• [Aim of the task]
Every record should be copied exactly, and the images omitted.

• [Dataset entries]
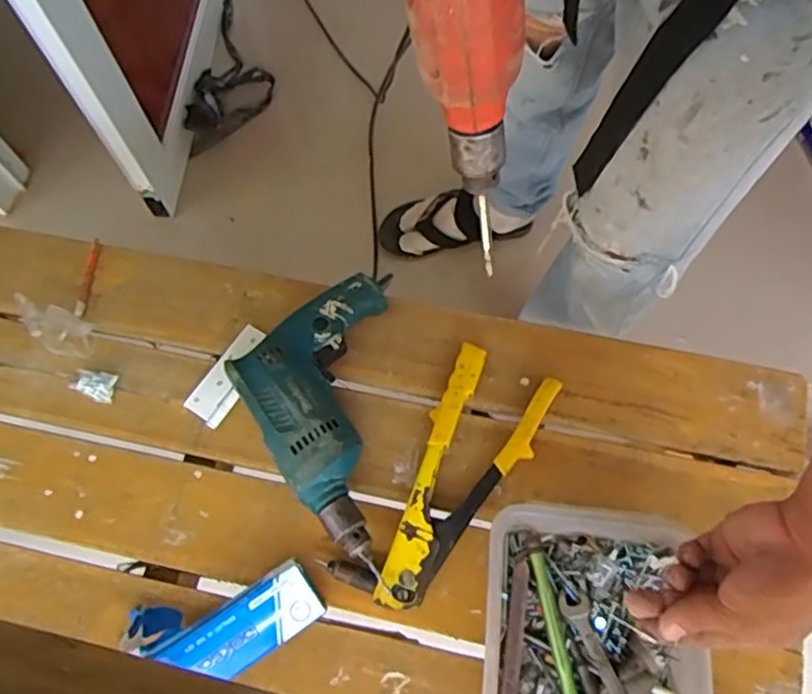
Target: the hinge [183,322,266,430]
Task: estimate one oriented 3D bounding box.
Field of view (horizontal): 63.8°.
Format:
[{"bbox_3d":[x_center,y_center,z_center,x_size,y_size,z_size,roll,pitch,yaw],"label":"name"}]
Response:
[{"bbox_3d":[-0.171,0.026,0.639,0.040,0.010,0.103,30,72,14],"label":"hinge"}]

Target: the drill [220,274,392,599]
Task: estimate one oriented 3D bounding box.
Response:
[{"bbox_3d":[-0.092,0.058,0.599,0.141,0.062,0.278,1,67,3],"label":"drill"}]

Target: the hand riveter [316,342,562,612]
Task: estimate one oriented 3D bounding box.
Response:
[{"bbox_3d":[0.036,0.114,0.588,0.096,0.030,0.247,31,72,14],"label":"hand riveter"}]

• [Solved exercise]
Target: the hinge [183,322,266,430]
Task: estimate one oriented 3D bounding box.
Field of view (horizontal): 63.8°.
Format:
[{"bbox_3d":[x_center,y_center,z_center,x_size,y_size,z_size,roll,pitch,yaw],"label":"name"}]
Response:
[{"bbox_3d":[-0.171,0.026,0.639,0.040,0.010,0.103,30,72,14],"label":"hinge"}]

Target: the drill [220,274,392,599]
Task: estimate one oriented 3D bounding box.
Response:
[{"bbox_3d":[-0.092,0.058,0.599,0.141,0.062,0.278,1,67,3],"label":"drill"}]

Target: the hand riveter [316,342,562,612]
Task: estimate one oriented 3D bounding box.
Response:
[{"bbox_3d":[0.036,0.114,0.588,0.096,0.030,0.247,31,72,14],"label":"hand riveter"}]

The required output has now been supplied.